* Task goal
Copy out the listing below exactly, please, and skip any pictures.

* Raw data
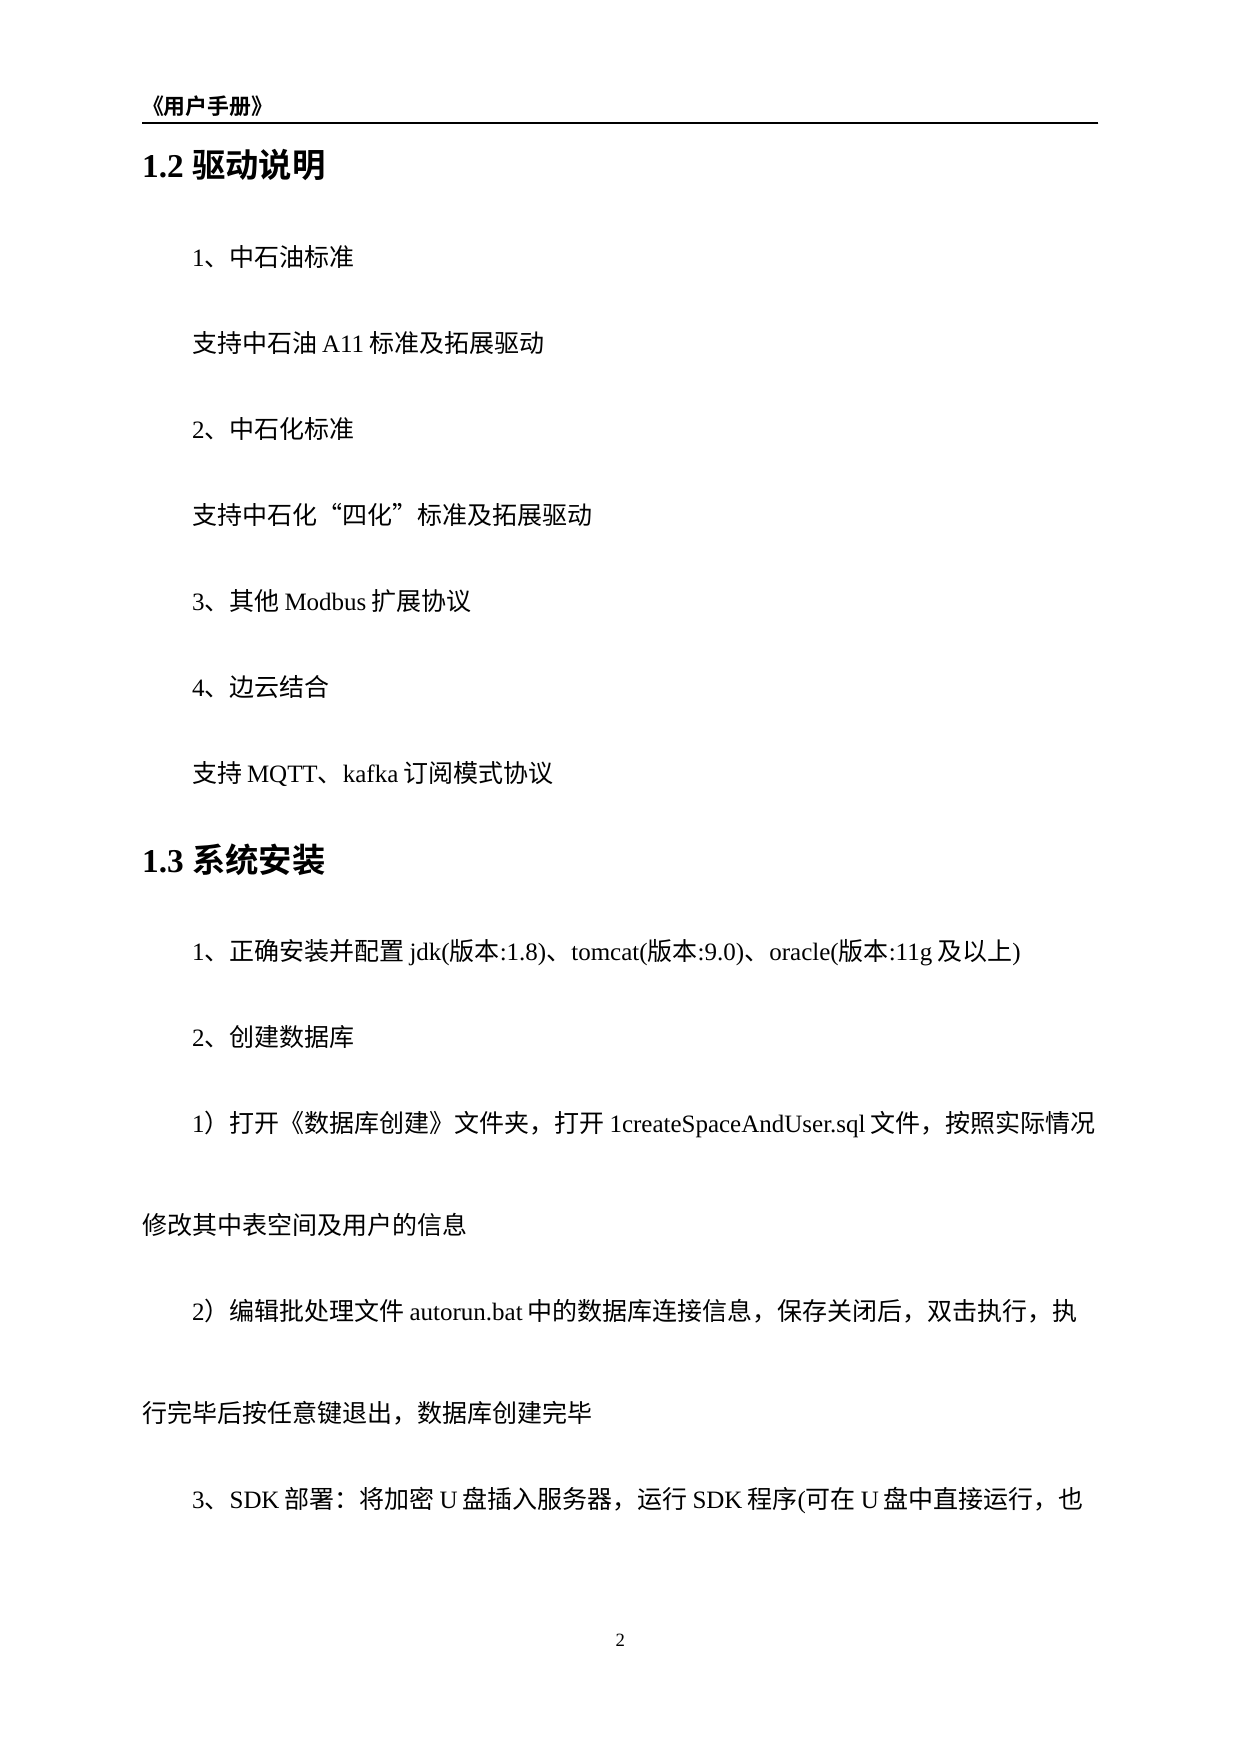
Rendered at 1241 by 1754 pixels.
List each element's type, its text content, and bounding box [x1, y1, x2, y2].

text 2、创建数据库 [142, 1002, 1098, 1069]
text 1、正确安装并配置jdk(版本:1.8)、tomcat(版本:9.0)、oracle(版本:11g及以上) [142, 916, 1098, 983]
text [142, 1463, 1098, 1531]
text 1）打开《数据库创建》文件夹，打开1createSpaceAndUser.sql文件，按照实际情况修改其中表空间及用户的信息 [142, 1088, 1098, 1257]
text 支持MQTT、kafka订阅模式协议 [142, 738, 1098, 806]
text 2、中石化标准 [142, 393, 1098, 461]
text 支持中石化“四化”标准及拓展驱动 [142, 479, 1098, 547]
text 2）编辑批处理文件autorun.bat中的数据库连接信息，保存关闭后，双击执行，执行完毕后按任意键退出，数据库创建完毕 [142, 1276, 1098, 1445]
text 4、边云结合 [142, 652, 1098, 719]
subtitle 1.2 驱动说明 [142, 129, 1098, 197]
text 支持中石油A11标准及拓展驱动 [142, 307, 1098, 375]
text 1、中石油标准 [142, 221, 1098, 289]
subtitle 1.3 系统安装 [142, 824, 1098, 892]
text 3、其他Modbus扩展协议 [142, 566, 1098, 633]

* Solution for this exercise
Rendered at 1241 by 1754 pixels.
List each element's type, its text content, and bounding box [x1, y1, x2, y2].

text 2、创建数据库 [142, 1002, 1098, 1069]
text 1、正确安装并配置jdk(版本:1.8)、tomcat(版本:9.0)、oracle(版本:11g及以上) [142, 916, 1098, 983]
text [142, 1463, 1098, 1531]
text 1）打开《数据库创建》文件夹，打开1createSpaceAndUser.sql文件，按照实际情况修改其中表空间及用户的信息 [142, 1088, 1098, 1257]
text 支持MQTT、kafka订阅模式协议 [142, 738, 1098, 806]
text 2、中石化标准 [142, 393, 1098, 461]
text 支持中石化“四化”标准及拓展驱动 [142, 479, 1098, 547]
text 2）编辑批处理文件autorun.bat中的数据库连接信息，保存关闭后，双击执行，执行完毕后按任意键退出，数据库创建完毕 [142, 1276, 1098, 1445]
text 4、边云结合 [142, 652, 1098, 719]
subtitle 1.2 驱动说明 [142, 129, 1098, 197]
text 支持中石油A11标准及拓展驱动 [142, 307, 1098, 375]
text 1、中石油标准 [142, 221, 1098, 289]
subtitle 1.3 系统安装 [142, 824, 1098, 892]
text 3、其他Modbus扩展协议 [142, 566, 1098, 633]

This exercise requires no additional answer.